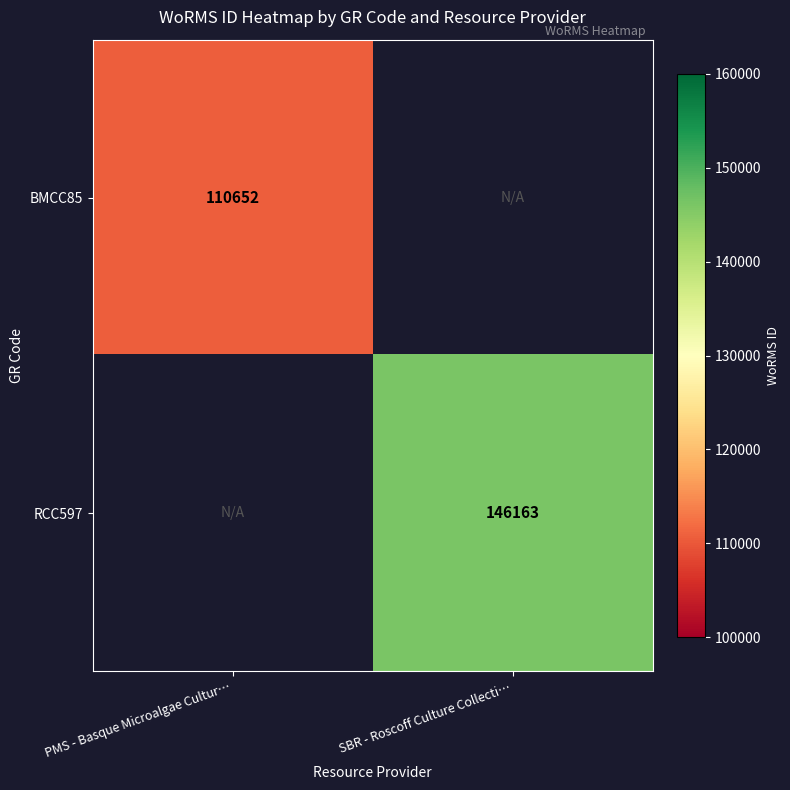

Which has a higher value, PMS - Basque Microalgae Cultur… or SBR - Roscoff Culture Collecti…?

SBR - Roscoff Culture Collecti…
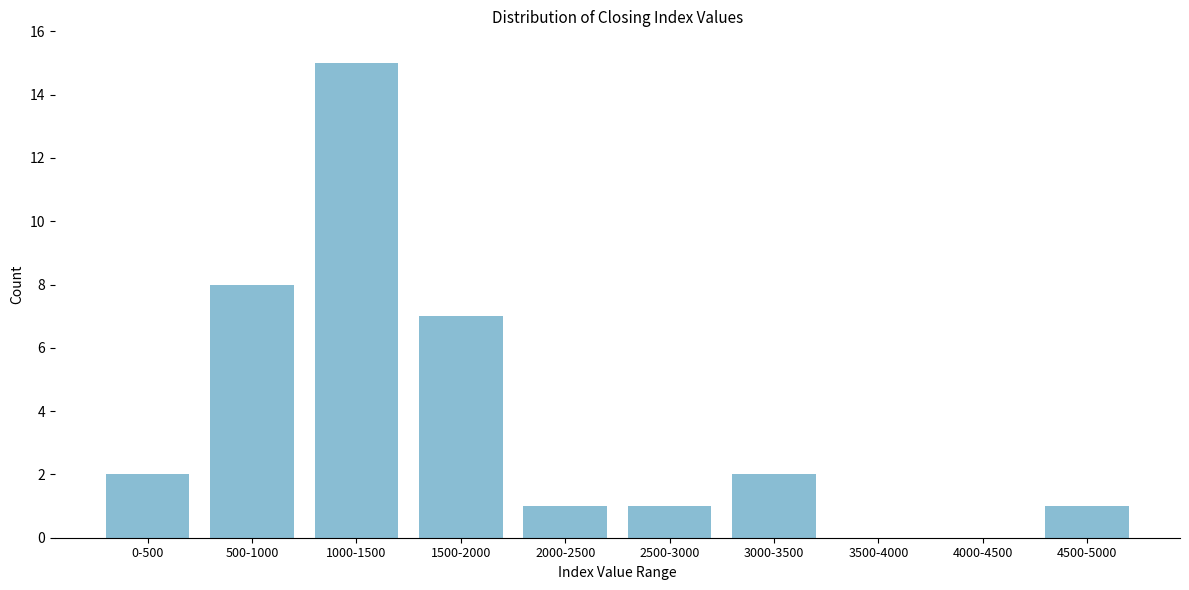

Reading left to right, extract all data points from this chart.

0-500=2	500-1000=8	1000-1500=15	1500-2000=7	2000-2500=1	2500-3000=1	3000-3500=2	3500-4000=0	4000-4500=0	4500-5000=1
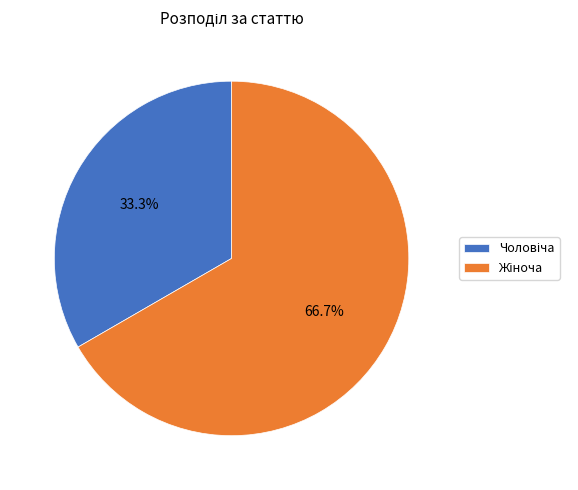

Is there any slice that represents more than half of the pie?

Yes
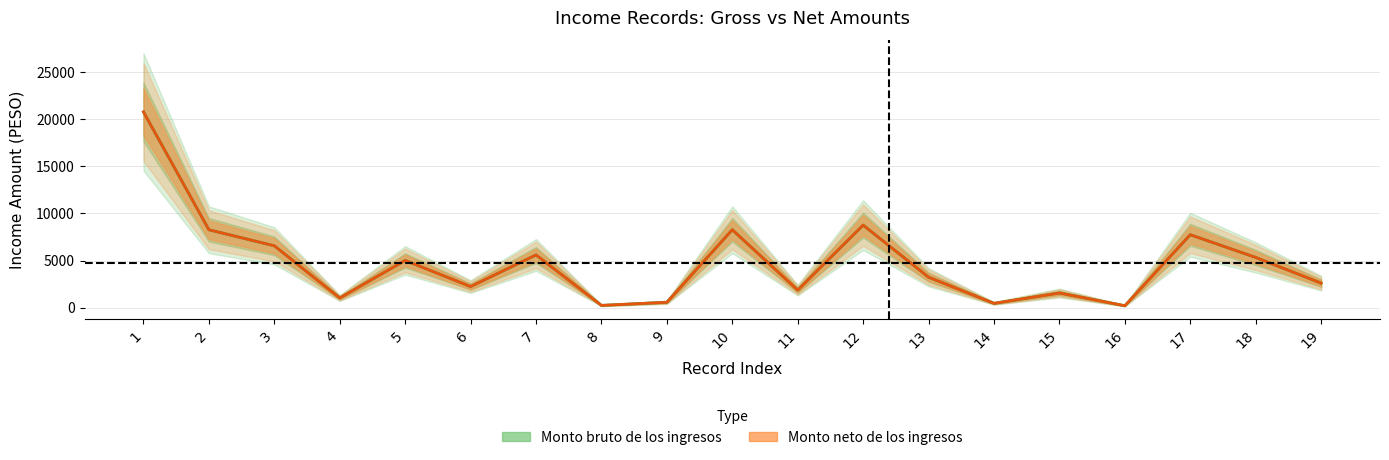

At which category is the sum across all series the highest?

1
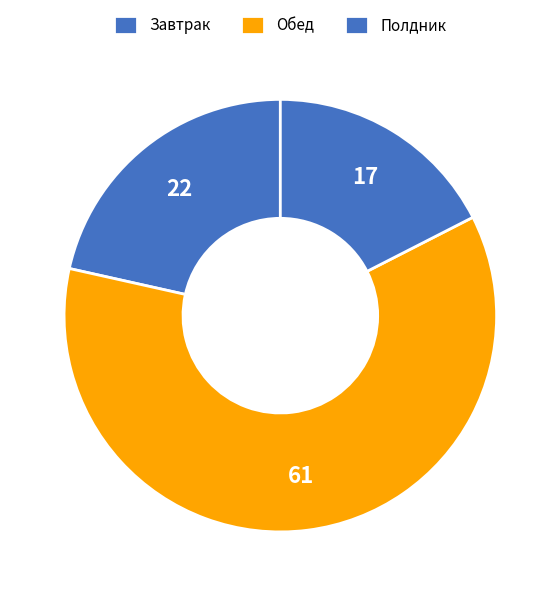

How many slices are in this pie chart?

3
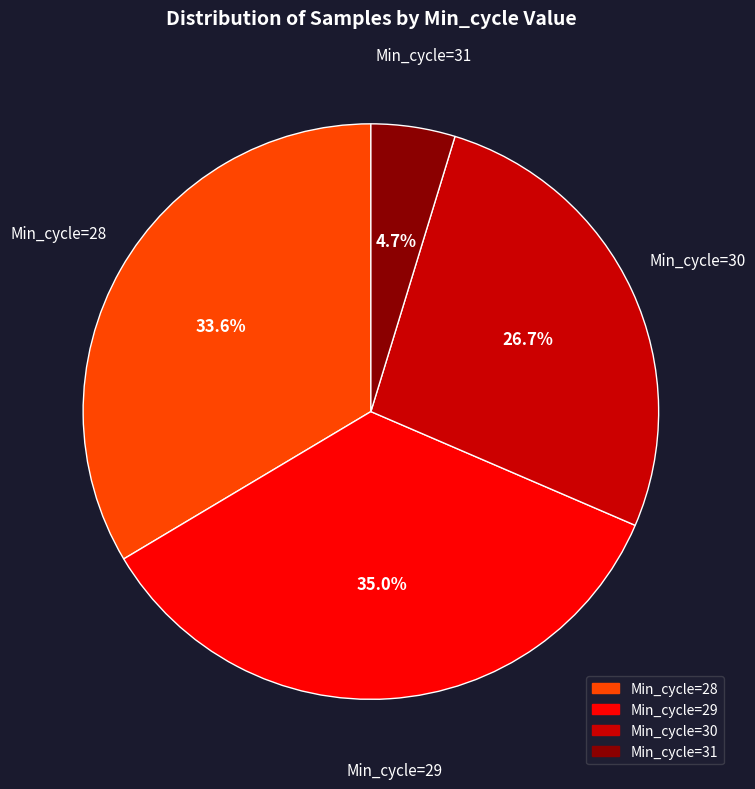

Is there any slice that represents more than half of the pie?

No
---------------
과제 목표 ::
위 항목 전체를 다시 쓰되 "pie chart"만 "donut chart"로 바꾸고 나머지는 그대로 두세요. 그림은 답에 넣지 마세요.

답변란 ::
Which has a higher value, PMS - Basque Microalgae Cultur… or SBR - Roscoff Culture Collecti…?

SBR - Roscoff Culture Collecti…

Reading left to right, extract all data points from this chart.

0-500=2	500-1000=8	1000-1500=15	1500-2000=7	2000-2500=1	2500-3000=1	3000-3500=2	3500-4000=0	4000-4500=0	4500-5000=1

Is there any slice that represents more than half of the pie?

Yes

At which category is the sum across all series the highest?

1

How many slices are in this donut chart?

3

Is there any slice that represents more than half of the pie?

No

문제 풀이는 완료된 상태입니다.